No es “ser dejado”, o actuar de una forma pasiva mientras los demás me atacan.

La mansedumbre se debe entender como tener poder, pero en control. Pero no en control
nuestro, sino en control de la voluntad de Dios.

Ejemplo: Un caballo tiene muchísima fuerza y potencia para hacer daño, sin embargo,
somos capaces de montar uno debido a que ese caballo ha logrado contener su propia
fuerza. No obstante, este caballo no se ha vuelto dócil por si solo, es el humano quien
controla las riendas. De la misma forma, Dios es quien debe tomar el control de nuestras
fuerzas y habilidades.

Jesús limpió el templo con poder y autoridad (mateo 21:12), pero siempre sujeto a la
voluntad de Dios.

Al haber muerto a nuestro orgullo, no pelearemos batallas en nuestro propio beneficio, y


desestimaremos cualquier insulto hacia nosotros, pero no así cuando se traten de los
asuntos de Dios, donde avanzaremos con poder y firmeza. Ese es el verdadero valor de
la mansedumbre.

Hambre y sed espiritual

Cuando alguien ya murió a su ego, llora por su pecaminosidad y rinde su poder al control
de Dios, tendrá entonces un fuerte deseo por la justicia de Dios y por tener cada vez más
de lo que Dios da.

Sabemos que Él es justo y nunca se equivoca, pero muchas veces los tiempos y las
formas en las cuales vendrá Su justicia podrían no gustarnos. Pero al tener hambre y sed,
la aceptaremos con humildad, entendiendo que Él sabe mejor que nosotros, como deben
ser las cosas.

No importa cuánto tiempo llevemos en el evangelio, todavía pecamos y todavía es la


gracia de Dios la que nos sostiene.
Señales de un creyente humilde

Fil. 2:3-4

En su más práctico sentido, es tener en la mente siempre que los demás saben más que
yo, hacen más que yo, entienden más que yo, etc. Hay cosas muy claras donde es fácil
decirlo, como en el servicio, la alabanza, la asistencia, etc. Pero este precepto de la
humildad va, en su raíz, a cambiar los “prejuicios” que tenemos de las personas hacia el
lado positivo.

Cuando nos comparamos en las cosas buenas, tendemos a comparamos hacia arriba:
“¿Por qué el tiene ese carro, trabajo, casa, pareja y yo no?”

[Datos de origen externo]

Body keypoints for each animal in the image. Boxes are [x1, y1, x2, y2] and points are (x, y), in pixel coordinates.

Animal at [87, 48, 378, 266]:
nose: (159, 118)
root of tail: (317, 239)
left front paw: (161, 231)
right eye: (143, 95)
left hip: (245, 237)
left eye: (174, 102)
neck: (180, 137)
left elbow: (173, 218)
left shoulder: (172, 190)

Cuando nos comparamos en las cosas malas, tendemos a compararnos hacia abajo: “Yo
no soy tan pecador como él, yo no falto tanto a la iglesia como aquel, yo si levanto las
manos en la alabanza no como ella.”

Pablo nos invita a que siempre tengamos por más espirituales a los demás que a nosotros
mismos. Dejemos ya de llegar con las personas a exhortarlas, compartirles, aconsejarlas
o demás acciones que tomemos con el prójimo teniéndolas por menos.

Pablo mismo se considera “el más pequeño de los apóstoles” en 1 Co. 15:9; “menos que
el más pequeño de todos los santos” en Ef. 3:8; y después como “el primero de los
pecadores” en 1 Ti. 1:15

Aprendamos de estas actitudes de humildad de Pablo para nuestro trato con nuestros
hermanos.

Pablo dice que el cristiano debe estar atento a sus intereses y lograrlos, pero no sin antes
ponerse a pensar en el interés del que tiene al lado y así cumplir con el mandamiento de
amar a su prójimo. Mandamiento que tiene aún más peso cuando se trata de un hermano
en la fe.

Esta cultura de cooperación, compañerismo y sujeción, a la larga termina haciendo que


todo lo que está planeado, suceda.

Nadie tiene un ejemplo más grande y claro que Jesús en negarse a sí mismo en favor de
los demás, de nosotros.

El renunció a su estado de comodidad y sin culpa en el cielo, para venir a cargar con
nuestras culpas y nuestros pecados para hacernos salvos. Sin necesidad alguna, más
bien con toda la motivación del amor que nos tiene.

Filipenses 2:5-8

Si Cristo se humilló a si mismo en forma tan profunda, ustedes deberían estar siempre
dispuestos a humillarse. Si Él obedeció hasta la muerte de cruz, ustedes deberían ser
más y más obedientes a la voluntad de Dios.